Oral manifestations are rare in psoriasis. A geographic tongue with marked fissuring is frequently noted, and multiple, annular coin-sized lesions of the buccal mucosa are also most often described. The incidence of oral manifestations is considered to be less than 2% of psoriatic patients [1]. Skavounou and Laskaris [2] reviewed the literature and found 68 cases. However, involvement of only the lips is extremely rare. Clinically, oral psoriasis other than geographic tongue is classified into two types; the first presents as well-defined, silvery or grayish white lesions, and the second is a diffuse erythema of the mucosa, which is found most frequently in patients with acute exacerbations [3]. Our case is considered to belong to the former group. A recently reported case showed that the clinical course of oral psoriasis paralleled that of cutaneous lesions [4]. Our case also showed that both lesions were in parallel. Histological examination of the oral lesion demonstrated acanthosis of the epidermis with parakeratosis, the dilated capillary vessels between elongated rete ridges, and mild perivascular infiltrates of mononuclear cells. However, microabscess was absent.

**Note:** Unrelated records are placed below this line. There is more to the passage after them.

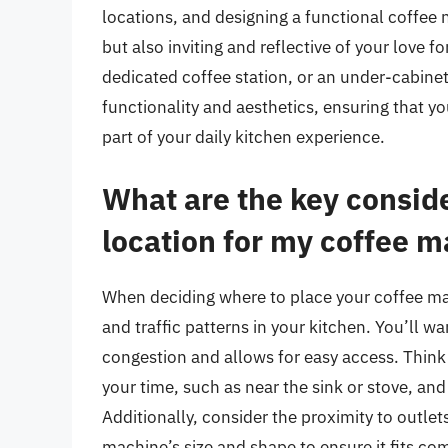
locations, and designing a functional coffee n
but also inviting and reflective of your love 
dedicated coffee station, or an under-cabinet
functionality and aesthetics, ensuring that 
part of your daily kitchen experience.
What are the key consid
location for my coffee m
When deciding where to place your coffee mach
and traffic patterns in your kitchen. You’ll w
congestion and allows for easy access. Think
your time, such as near the sink or stove, an
Additionally, consider the proximity to outlet
machine’s size and shape to ensure it fits co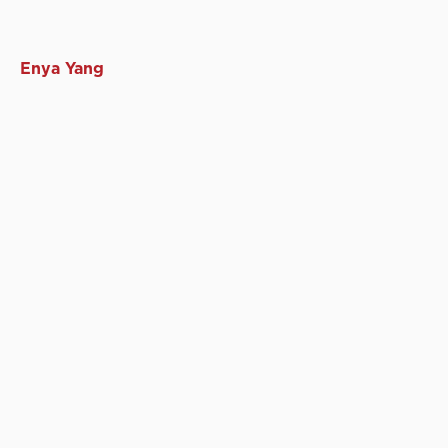
Enya Yang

Several cutaneous manifestations were recently reported in association with HCV infection. We previously reported an association of psoriasis and HCV infection [5]. HCV may cause an imbalance of the immune system, which may induce psoriasis. However, the severity of psoriasis was relatively low in our patient despite strong positivity of HCV antibody, showing that the disease severity of psoriasis does not always correlate to the activity of type C hepatitis. It is difficult to determine whether HCV is associated with the development of oral lesions in this patient. HCV is frequently detected in patients with mucous lichen planus [6], although the reason is unknown. Mucous membrane may be easily be involved in patients with HCV infection, however, no other psoriatic patients with HCV developed oral psoriasis in our department.

Article accepted on 19/6/01

REFERENCES

1. Dermatology in general medicine. Edited by Fitzpatrick TB, Eisen AZ, Wolff K, Freedberg IM, Austen KF. McGraw-Hill Book Company, second ed, p. 891-2.

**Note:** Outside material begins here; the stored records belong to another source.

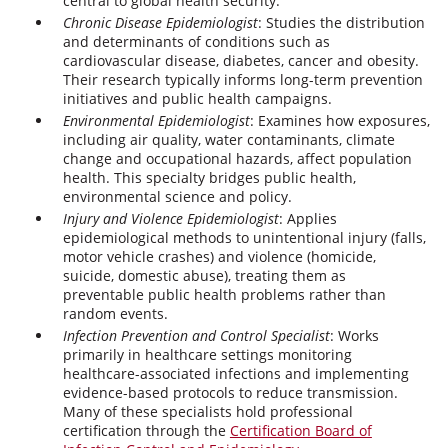
central to global health security.
Chronic Disease Epidemiologist
: Studies the distribution
and determinants of conditions such as
cardiovascular disease, diabetes, cancer and obesity.
Their research typically informs long-term prevention
initiatives and public health campaigns.
Environmental Epidemiologist
: Examines how exposures,
including air quality, water contaminants, climate
change and occupational hazards, affect population
health. This specialty bridges public health,
environmental science and policy.
Injury and Violence Epidemiologist
: Applies
epidemiological methods to unintentional injury (falls,
motor vehicle crashes) and violence (homicide,
suicide, domestic abuse), treating them as
preventable public health problems rather than
random events.
Infection Prevention and Control Specialist
: Works
primarily in healthcare settings monitoring
healthcare-associated infections and implementing
evidence-based protocols to reduce transmission.
Many of these specialists hold professional
certification through the
Certification Board of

2. Skavounou A, Laskaris G. Oral psoriasis: report of a case and review of the literature. Dermatologica 1990; 180: 157-9.

3. Johns HH, Mason DK. Oral manifestations of systemic disease. Philadelphia, PA, Saunders, 1980: 336-9.

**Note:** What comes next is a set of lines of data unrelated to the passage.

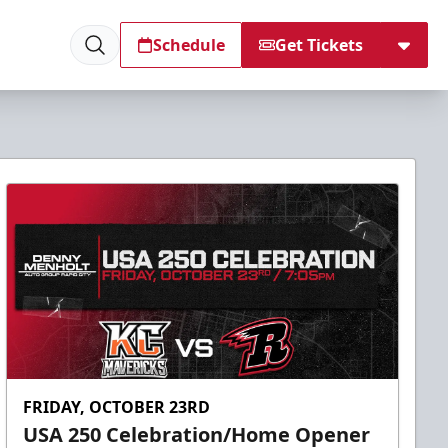
Schedule
Get Tickets
FRIDAY, OCTOBER 23RD
USA 250 Celebration/Home Opener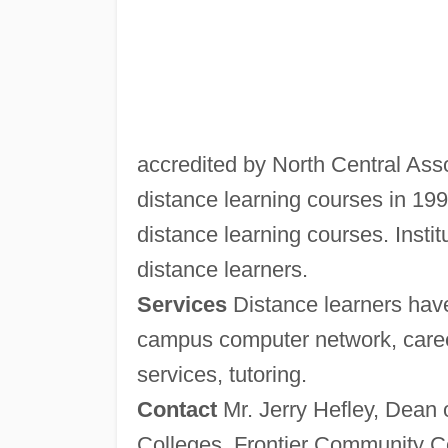
accredited by North Central Assoc
distance learning courses in 1994
distance learning courses. Institu
distance learners.
Services
Distance learners have
campus computer network, career
services, tutoring.
Contact
Mr. Jerry Hefley, Dean 
Colleges, Frontier Community Col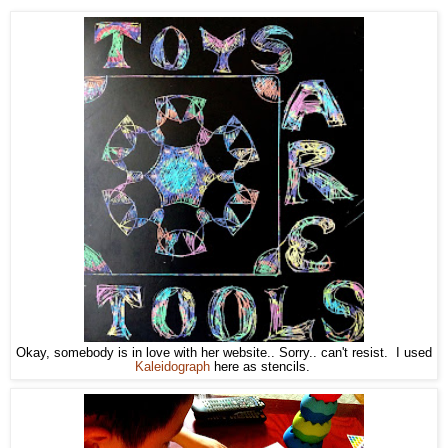
Okay, somebody is in love with her website.. Sorry.. can't resist. I used
Kaleidograph
here as stencils.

4. Robinson CM, DiBiase AT, Leigh IM, Williams DM, Thornhill MH. Oral psoriasis. Br J Dermatol 1996; 134: 347-9.

5. Yamamoto T, Katayama I, Nishioka K. Psoriasis and hepatitis C virus. Acta Derm Venereol (Stockh) 1995; 75: 482-3.

6. Mignogna MD, Muzio LL, Favia G, Mignogna RE, Carbone R, Bucci E. Oral lichen planus and HCV infection: a clinical evaluation of 236 cases. Int J Dermatol 1998; 37: 575-8.